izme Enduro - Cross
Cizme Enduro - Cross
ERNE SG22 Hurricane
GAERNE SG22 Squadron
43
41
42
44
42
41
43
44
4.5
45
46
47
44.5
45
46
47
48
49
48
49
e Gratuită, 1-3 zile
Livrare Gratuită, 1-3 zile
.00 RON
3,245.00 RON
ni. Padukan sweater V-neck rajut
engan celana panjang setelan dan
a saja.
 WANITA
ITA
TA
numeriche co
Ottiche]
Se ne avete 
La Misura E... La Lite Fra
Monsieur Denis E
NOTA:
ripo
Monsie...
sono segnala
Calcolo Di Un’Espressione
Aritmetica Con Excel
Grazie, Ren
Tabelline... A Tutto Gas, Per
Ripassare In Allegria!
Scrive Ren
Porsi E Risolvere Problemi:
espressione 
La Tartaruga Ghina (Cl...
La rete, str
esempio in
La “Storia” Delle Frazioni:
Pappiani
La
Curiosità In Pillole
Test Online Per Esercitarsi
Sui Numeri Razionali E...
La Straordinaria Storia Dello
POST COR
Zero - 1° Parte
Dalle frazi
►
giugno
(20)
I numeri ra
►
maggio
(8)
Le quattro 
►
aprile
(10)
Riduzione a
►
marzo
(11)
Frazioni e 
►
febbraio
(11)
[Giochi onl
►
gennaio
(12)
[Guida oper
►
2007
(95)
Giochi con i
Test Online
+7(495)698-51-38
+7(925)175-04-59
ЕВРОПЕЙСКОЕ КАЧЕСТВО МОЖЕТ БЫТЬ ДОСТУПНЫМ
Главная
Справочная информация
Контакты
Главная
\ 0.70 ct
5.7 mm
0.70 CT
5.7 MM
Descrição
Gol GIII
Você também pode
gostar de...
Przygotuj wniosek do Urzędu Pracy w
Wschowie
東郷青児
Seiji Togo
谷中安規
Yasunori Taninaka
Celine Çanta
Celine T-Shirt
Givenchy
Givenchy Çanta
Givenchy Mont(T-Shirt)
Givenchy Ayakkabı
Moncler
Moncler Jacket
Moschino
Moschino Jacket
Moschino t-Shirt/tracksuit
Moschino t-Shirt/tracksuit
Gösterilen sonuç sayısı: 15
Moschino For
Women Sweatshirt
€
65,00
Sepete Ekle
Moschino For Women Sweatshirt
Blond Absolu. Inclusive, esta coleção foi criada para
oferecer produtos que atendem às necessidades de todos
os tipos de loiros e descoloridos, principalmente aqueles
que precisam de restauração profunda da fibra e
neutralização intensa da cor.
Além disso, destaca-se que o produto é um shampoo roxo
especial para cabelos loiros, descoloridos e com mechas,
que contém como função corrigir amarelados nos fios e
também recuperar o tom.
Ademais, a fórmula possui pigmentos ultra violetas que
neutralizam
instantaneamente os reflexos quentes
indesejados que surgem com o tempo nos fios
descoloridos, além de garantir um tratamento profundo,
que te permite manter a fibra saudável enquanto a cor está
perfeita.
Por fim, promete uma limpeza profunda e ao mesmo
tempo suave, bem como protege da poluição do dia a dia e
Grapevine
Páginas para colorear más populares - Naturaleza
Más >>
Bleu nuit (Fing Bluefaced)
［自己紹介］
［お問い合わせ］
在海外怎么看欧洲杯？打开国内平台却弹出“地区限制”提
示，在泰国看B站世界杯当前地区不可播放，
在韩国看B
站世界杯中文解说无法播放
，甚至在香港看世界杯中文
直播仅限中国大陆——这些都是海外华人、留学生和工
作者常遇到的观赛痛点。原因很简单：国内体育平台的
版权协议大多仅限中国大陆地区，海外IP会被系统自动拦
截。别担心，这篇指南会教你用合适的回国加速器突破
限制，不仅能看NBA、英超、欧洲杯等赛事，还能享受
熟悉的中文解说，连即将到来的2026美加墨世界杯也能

▶ [Required work] If a line in the entries contains the word "Enduro", copy that line out.

▶ [Answer box]
izme Enduro - Cross
Cizme Enduro - Cross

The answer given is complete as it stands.